:: TASK LIST ::
**a)** Answer these from the REMORA project description:
(i) How many patients with RA were recruited to co-design and test REMORA?
(ii) Where is the symptom information that patients log in the app sent?
(iii) How is treatment for patients with RA currently guided?
**b)** Resume the REMORA project description after its last sentence and keep writing it.

:: EXERCISE TEXT ::
━━━━━━
Project: REmote MOnitoring of Rheumatoid Arthritis (REMORA)
What are we trying to do?
We’re involving patients, the public, clinicians, managers, IT staff and researchers to develop a smartphone app which allows patients to log rheumatoid arthritis (RA) symptoms regularly between appointments. The information is sent directly to the patient’s electronic hospital record, as well as to a research database. The final outcome will be a fully developed smartphone app and a toolkit that will support the implementation of similar remote monitoring projects across the NHS.
Why is it important?
At present, treatment for patients with RA is guided by asking patients about how their condition has changed at each clinic appointment. Patients sometimes find it difficult to accurately remember the peaks and troughs in their symptoms between clinic visits, which can often be months apart.
This work means that the patient can become more involved by viewing and discussing the app information with their clinician at the next appointment so that, in future, treatment and appointment frequency can be more closely linked to patient needs. The data will also support novel research into RA (for example, understanding the frequency and causes of disease flares).
How will we do it?
Round 1 – Recruitment and development
We recruited 26 patients with RA as participants to co-design and test REMORA. Patients were recruited by being made aware of the REMORA study by their clinician and signposted to the research team during scheduled outpatient appointments at Salford Royal NHS Foundation Trust (SRFT). We engaged each recruited patient participant for an interview or focus group, as well as working alongside researchers in the field of RA across the UK, and IT development staff based at SRFT to take on board views from multiple stakeholders and ensure it was fit for purpose.
━━━━━━
:: INFORMATION SHOWN ::
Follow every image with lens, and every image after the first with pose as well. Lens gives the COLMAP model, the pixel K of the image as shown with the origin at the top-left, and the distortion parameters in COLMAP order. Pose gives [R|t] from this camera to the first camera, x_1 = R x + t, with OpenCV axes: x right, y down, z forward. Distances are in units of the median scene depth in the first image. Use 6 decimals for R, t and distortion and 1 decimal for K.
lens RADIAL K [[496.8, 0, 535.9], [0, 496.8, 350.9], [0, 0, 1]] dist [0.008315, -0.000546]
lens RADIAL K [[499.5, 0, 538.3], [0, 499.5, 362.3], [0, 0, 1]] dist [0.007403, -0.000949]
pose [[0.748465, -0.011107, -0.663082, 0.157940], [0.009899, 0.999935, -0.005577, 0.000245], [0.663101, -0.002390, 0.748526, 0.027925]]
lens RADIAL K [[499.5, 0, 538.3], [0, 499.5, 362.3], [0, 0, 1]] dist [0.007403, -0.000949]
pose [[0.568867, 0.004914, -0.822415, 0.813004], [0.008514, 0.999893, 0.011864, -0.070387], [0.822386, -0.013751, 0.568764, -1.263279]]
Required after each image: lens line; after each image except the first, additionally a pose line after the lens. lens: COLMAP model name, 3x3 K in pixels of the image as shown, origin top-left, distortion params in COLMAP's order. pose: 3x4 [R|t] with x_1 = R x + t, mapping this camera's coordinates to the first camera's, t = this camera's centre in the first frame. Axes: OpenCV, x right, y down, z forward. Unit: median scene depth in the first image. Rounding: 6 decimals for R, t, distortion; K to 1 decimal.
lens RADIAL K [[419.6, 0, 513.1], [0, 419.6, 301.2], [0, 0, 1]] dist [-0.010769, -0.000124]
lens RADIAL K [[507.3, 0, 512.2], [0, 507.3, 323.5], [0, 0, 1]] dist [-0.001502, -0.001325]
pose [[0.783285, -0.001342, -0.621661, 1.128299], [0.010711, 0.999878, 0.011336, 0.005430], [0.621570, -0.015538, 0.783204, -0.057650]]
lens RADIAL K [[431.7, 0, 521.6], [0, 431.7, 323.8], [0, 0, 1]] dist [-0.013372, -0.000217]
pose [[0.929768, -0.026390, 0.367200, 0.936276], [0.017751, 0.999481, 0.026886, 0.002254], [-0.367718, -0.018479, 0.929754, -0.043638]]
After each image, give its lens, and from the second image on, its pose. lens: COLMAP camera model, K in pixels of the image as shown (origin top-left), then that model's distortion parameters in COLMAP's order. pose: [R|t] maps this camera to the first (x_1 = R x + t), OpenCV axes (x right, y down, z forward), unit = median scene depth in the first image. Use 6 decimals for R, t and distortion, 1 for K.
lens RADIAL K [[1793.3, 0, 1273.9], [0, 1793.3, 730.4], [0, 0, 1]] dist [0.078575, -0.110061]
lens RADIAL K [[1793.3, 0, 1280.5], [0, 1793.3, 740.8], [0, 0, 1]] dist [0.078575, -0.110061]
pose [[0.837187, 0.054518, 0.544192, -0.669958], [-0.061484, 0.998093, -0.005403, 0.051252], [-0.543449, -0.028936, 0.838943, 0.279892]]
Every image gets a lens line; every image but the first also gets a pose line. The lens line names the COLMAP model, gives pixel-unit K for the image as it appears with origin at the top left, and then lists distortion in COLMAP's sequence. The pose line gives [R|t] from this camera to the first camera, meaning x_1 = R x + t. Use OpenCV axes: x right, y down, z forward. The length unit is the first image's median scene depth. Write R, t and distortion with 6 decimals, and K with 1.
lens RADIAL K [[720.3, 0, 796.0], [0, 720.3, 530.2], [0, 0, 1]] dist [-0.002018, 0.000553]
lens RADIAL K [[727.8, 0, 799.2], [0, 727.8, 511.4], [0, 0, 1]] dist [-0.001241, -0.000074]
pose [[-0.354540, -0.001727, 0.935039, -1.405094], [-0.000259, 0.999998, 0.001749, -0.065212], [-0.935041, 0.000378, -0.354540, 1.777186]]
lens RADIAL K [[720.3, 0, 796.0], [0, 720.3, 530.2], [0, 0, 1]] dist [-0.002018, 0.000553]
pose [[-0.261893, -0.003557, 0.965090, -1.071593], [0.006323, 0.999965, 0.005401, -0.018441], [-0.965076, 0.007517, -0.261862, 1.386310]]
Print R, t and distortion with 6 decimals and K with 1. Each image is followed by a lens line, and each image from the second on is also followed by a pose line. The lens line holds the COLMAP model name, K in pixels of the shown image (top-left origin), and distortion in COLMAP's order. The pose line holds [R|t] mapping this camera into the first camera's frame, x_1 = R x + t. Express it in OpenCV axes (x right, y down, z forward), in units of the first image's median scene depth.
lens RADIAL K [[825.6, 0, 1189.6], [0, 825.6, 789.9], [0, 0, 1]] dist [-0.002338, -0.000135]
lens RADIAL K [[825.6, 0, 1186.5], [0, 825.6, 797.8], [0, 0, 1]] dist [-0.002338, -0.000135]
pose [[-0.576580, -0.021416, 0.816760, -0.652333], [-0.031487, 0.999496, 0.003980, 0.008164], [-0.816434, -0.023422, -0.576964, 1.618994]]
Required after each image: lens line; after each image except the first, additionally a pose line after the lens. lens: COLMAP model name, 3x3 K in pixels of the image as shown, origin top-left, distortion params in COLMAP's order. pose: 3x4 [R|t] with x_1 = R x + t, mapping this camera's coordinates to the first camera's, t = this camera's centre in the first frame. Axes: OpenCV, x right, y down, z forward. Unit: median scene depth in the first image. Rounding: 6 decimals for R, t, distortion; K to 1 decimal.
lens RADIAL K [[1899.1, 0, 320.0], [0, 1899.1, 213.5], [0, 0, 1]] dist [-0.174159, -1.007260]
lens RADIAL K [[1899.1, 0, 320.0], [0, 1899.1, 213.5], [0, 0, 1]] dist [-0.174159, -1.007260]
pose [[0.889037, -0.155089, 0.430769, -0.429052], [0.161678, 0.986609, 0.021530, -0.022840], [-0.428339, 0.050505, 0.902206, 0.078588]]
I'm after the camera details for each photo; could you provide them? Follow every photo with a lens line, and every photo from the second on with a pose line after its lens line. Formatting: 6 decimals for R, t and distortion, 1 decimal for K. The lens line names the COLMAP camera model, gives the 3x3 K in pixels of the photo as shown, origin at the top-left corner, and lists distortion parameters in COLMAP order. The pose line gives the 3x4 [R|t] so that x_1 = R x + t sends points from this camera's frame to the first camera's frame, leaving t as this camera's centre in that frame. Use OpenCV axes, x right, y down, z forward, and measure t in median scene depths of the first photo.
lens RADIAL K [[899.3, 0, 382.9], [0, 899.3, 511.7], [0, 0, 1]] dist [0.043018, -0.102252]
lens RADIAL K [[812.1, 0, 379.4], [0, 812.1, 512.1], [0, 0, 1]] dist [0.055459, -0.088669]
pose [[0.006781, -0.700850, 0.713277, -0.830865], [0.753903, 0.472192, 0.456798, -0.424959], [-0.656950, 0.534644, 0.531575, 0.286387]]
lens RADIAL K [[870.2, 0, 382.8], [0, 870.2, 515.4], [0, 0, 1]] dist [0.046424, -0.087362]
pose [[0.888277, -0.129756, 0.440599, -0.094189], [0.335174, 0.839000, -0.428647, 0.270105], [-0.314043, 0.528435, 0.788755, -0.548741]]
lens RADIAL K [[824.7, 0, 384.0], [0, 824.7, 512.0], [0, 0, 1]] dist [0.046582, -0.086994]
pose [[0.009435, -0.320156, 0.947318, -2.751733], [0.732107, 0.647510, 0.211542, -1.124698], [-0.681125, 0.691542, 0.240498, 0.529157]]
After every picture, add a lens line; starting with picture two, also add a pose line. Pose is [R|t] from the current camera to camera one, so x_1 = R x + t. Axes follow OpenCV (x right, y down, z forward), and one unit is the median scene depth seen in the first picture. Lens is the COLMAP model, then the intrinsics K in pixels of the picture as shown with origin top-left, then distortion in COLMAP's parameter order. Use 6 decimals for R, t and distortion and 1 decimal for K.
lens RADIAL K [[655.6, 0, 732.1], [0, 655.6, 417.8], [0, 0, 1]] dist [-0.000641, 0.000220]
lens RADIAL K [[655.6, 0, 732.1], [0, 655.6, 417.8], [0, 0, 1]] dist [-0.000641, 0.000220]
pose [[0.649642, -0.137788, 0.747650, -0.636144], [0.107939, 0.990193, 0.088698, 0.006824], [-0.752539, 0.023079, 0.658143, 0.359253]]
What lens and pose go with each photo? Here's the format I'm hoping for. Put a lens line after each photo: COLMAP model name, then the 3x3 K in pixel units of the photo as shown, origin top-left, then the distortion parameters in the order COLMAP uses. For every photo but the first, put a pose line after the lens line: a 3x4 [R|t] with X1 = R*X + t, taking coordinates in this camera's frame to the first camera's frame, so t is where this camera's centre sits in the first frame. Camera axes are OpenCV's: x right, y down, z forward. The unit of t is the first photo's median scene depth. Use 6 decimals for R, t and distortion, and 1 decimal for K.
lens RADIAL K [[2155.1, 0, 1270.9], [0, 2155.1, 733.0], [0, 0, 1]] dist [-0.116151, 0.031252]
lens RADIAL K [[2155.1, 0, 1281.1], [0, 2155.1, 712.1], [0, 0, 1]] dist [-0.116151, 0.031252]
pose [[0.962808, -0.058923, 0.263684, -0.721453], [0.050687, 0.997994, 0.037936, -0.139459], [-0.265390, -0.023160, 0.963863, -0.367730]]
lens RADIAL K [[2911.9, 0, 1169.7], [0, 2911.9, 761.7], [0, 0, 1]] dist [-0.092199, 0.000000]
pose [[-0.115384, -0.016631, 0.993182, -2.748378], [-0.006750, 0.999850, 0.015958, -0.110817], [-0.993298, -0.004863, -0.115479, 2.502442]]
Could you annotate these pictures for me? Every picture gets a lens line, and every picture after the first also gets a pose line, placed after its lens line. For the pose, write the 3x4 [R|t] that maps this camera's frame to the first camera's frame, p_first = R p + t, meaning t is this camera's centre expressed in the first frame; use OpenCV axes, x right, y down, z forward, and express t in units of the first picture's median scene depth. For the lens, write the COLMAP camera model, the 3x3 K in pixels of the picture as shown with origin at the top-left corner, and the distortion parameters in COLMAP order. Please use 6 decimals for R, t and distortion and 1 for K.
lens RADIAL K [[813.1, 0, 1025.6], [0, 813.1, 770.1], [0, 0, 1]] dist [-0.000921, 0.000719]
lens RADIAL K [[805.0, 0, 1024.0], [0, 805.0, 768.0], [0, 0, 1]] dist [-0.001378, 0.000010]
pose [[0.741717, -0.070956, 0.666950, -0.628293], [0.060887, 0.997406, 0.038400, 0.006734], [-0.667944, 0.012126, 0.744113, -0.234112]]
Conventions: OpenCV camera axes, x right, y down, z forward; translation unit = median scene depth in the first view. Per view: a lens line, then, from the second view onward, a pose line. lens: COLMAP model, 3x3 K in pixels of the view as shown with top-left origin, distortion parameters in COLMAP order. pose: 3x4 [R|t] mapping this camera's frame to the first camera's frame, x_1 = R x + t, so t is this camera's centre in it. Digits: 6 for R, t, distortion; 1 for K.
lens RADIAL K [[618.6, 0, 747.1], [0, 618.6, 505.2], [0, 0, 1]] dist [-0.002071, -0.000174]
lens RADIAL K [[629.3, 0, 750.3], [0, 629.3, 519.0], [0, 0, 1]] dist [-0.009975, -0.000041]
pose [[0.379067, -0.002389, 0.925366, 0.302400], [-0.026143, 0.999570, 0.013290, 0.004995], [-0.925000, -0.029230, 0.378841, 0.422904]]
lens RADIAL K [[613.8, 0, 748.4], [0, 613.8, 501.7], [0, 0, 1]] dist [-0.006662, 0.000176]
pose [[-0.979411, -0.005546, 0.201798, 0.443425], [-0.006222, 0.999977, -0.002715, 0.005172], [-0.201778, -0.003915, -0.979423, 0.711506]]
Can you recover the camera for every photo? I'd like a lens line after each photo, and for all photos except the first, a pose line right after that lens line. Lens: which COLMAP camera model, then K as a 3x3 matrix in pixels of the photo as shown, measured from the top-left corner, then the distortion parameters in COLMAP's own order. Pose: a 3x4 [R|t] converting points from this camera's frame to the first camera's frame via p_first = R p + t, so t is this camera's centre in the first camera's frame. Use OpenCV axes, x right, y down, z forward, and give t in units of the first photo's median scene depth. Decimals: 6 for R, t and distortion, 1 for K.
━━━━━━
:: EXPECTED RESULTS ::
**a)**
(i) 26 patients.
(ii) Directly to the patient's electronic hospital record and to a research database.
(iii) By asking patients at each clinic appointment how their condition has changed.

**b)**
Round 2 – Concept testing
The testing stage of the study involved two phases of patients with RA using the REMORA app to complete daily, weekly and monthly questionnaires about their disease activity. Each phase of testing was initiated and closed with a standard outpatient consultation, and followed-up with a post-testing interview so that participant experiences and recommendations for improvements could be recorded.
The first of these was a four-week phase to establish proof of concept and demonstrate a working design with patient recorded data appearing in patients’ hospital records. This phase was closely supported by the study team who were in regular contact with the eight participants, and concluded in April 2016.
Preliminary findings from the first testing phase were very encouraging, with regular remote data entry and positive feedback from participants in the initial testing period. Patients have commented:
“I think it makes it more personal to you…you’re not just a statistic sort of thing… So yeah, I think it would give you a bit more confidence too.”
“If it’s on the screen while he’s talking to me he’s got more of an insight in what I’ve been putting in…it’s a shared conversation between us.”
Round 3 – Extended testing
The second testing phase was designed to more closely mimic real-world settings. 24 patients each tested REMORA over three months to reflect a realistic gap between potential outpatient appointment dates. In order to preserve the integrity of app testing, contact between the study team and participants was limited to a minimum during the testing period. This testing phase concluded in December 2016.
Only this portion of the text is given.